▶ [Instruções de trabalho]:
a) Copie integralmente a parte do trecho sobre o Dicionário Filosófico que começa nas palavras "Ao contrário do" e termina após as palavras "minha primeira sugestão.".
b) Responda às perguntas abaixo com base no trecho sobre o Dicionário Filosófico.
(i) Em que parte do livro se afirma que a obra não deve ser lida de uma vez só?
(ii) Qual verbete vem logo após o verbete Amor?
(iii) Que obra de Voltaire o trecho considera superior quanto à abrangência de ideias?

O Dicionário Filosófico parece uma confortável conversa, sobre os mais diversos temas, com uma mente brilhante. Apesar de ser dito, no prefácio do autor, que não se trata de um livro para ser lido de uma vez só, decidi pegá-lo na íntegra para preservar esse contraste entre assuntos e perceber de maneira mais forte o ecletismo de sua mente genial. Somente por isso, pude perceber que a obra fora escrita na ordem alfabética em que fora editada, o que torna muito divertidas as referências entre um verbete e outro, como esta: É difícil passar das pessoas que se beijam àquelas se devoram (verbete Antropófagos, que vem após o verbete Amor).
Ao contrário do que parece, o Dictionnaire Philosophique não pode ser tomado como uma boa síntese do pensamento voltairiano. Acredito que seus Contos levam muita vantagem no quesito de abrangência de idéias. O Dicionário é mais uma conversa organizada por tópicos, bom para esclarecer dúvidas objetivas, imediatas (como: Voltaire acreditava em Deus? Voltaire era monarquista? etc), mas fraco para formar na mente do leitor uma ideia ampla da visão de mundo do filósofo. Para tanto, os Contos continuam sendo minha primeira sugestão.

▶ [Linhas de dados]:

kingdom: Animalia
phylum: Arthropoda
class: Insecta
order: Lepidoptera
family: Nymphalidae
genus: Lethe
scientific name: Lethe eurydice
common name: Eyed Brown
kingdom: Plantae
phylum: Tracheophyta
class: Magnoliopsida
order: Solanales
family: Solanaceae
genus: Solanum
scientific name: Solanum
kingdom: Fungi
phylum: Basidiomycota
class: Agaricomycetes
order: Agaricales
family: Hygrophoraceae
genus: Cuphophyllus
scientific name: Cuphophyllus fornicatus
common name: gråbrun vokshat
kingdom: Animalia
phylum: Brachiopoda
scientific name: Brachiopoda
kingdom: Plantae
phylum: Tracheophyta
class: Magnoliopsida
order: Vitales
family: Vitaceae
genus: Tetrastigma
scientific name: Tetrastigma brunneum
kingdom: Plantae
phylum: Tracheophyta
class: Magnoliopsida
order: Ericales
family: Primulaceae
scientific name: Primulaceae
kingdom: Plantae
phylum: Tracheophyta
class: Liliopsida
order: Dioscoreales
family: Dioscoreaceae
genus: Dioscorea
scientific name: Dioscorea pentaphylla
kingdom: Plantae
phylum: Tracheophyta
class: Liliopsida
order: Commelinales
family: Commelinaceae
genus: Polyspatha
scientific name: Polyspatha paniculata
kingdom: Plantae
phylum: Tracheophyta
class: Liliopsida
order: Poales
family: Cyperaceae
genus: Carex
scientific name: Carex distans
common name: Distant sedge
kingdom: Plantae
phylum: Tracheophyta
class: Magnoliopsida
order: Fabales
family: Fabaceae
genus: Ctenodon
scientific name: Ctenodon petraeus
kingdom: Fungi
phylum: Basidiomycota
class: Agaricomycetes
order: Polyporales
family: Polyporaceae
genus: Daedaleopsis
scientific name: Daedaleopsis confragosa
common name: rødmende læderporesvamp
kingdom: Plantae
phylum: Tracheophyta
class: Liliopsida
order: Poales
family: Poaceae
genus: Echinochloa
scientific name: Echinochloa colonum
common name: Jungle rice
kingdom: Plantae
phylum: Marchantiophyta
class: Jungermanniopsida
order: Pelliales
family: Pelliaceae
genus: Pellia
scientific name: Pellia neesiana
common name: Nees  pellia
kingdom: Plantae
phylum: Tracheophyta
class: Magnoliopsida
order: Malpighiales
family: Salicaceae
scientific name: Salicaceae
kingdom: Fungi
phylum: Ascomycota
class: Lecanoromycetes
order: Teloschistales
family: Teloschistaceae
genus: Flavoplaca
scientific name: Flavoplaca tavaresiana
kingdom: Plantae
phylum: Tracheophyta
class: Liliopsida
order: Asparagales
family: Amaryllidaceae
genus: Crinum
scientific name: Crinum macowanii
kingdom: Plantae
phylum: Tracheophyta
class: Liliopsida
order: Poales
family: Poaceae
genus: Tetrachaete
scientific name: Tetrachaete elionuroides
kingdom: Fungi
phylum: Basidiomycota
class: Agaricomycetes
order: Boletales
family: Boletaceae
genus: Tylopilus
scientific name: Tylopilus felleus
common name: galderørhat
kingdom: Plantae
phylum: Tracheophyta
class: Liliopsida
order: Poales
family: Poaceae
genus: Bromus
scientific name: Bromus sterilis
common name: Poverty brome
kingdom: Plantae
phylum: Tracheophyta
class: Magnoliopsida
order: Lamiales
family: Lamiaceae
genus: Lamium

▶ [Soluções dos exercícios]:
a)
Ao contrário do que parece, o Dictionnaire Philosophique não pode ser tomado como uma boa síntese do pensamento voltairiano. Acredito que seus Contos levam muita vantagem no quesito de abrangência de idéias. O Dicionário é mais uma conversa organizada por tópicos, bom para esclarecer dúvidas objetivas, imediatas (como: Voltaire acreditava em Deus? Voltaire era monarquista? etc), mas fraco para formar na mente do leitor uma ideia ampla da visão de mundo do filósofo. Para tanto, os Contos continuam sendo minha primeira sugestão.

b)
(i) No prefácio do autor.
(ii) O verbete Antropófagos.
(iii) Os Contos.